Techrights was never a friend of Apple because nobody ought to be a friend of a company that disrespects fair competition, presents fake ‘evidence’ to the court (in an attempt to block sales of Linux-powered devices), and generally disregards the law whenever something does not comply with its cult doctrine.

Not so long ago we found Apple firing an employee for ‘daring’ not to fancy Apple’s products and in an update on the resultant saga we discover that “Apple has been upheld for sacking one of its employees after he posted negative comments about the firm and its products on Facebook. Apple specialist Samuel Crisp was fired from his job for writing a series of posts on Facebook about the company and its products. An employment tribunal ruled in favour of Apple after Crisp appealed what he alleged was an unfair dismissal.”

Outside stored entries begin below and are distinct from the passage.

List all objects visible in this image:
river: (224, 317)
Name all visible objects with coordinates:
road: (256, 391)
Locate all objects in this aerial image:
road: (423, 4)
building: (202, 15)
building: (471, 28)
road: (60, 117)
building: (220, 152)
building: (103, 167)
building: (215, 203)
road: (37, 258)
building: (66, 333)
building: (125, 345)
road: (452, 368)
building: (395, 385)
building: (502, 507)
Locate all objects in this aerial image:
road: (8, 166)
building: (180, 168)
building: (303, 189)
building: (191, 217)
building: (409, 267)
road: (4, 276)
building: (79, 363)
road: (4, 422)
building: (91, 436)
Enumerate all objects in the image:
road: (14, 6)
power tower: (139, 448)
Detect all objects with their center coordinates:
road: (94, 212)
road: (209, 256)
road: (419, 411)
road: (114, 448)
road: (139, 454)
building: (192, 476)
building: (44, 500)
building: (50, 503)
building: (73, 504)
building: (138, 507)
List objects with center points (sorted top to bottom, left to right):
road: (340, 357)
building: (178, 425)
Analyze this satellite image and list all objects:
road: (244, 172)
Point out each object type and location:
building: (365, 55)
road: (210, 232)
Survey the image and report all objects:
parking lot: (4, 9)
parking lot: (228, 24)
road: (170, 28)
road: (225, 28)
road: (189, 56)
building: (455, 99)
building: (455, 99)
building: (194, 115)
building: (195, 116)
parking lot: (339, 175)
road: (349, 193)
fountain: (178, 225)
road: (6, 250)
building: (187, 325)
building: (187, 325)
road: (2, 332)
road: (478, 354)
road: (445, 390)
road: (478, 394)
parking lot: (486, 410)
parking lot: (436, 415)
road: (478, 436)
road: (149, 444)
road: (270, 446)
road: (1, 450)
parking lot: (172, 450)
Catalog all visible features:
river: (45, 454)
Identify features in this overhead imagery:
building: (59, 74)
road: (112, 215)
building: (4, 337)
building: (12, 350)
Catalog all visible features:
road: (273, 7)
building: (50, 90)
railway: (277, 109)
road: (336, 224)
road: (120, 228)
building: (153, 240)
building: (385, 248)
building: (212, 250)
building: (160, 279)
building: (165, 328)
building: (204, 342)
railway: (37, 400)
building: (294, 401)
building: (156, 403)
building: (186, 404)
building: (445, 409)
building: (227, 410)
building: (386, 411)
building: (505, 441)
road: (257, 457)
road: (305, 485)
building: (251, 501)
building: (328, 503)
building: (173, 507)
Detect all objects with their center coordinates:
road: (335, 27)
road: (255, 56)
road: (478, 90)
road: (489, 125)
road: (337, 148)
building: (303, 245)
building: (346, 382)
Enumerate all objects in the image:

What a nice company, eh? But let’s not forget Microsoft, either. Microsoft’s extortion of Android hit the brick wall when B&N fought back. Based on some articles, “Barnes & Noble has hired David Boies to join its legal team in a fight with Microsoft at the US International Trade Commission over alleged Android patent infringements.

“Boies, chairman of the Boies, Schiller & Flexner law firm, represented the US Department of Justice back at the turn of the millennium in its successful antitrust case against Microsoft, and his sustained questioning of senior executives such as Bill Gates was regarded by many as significantly damaging to Redmond’s cause.”

Gates was bobbing back and forth like a demented child the last time this man did his thing. When people commit crimes and think they can get away with it (racketeering is one of them) it takes a bold group of people in an insular room (no PR and press) for truth to come out under pressure. Gates is busy buying himself a new image, but the legacy he puts in patent lobbying and trolls should also come out for all to see. Sooner or later justice might be served. Groklaw has some analysis related to the news:

Google’s filing is eye-opening. It seems Microsoft is trying to compel Google to respond to a very broad subpoena. Google is not a party to this ITC matter or the litigation. Microsoft’s motion “goes far beyond the threshold for reasonable third-party discovery in Section 337 investigations,” Google says. What is it that Microsoft is asking for? — information concerning Google’s “strategies for responding to Microsoft’s patents and patent infringement claims.”

It is good to see Google and others finally fighting against Microsoft’s behaviour. The European regulators are meanwhile investigating Apple’s behaviour, so there’s a glimmer of hope. More up-to-date information will be posted this week.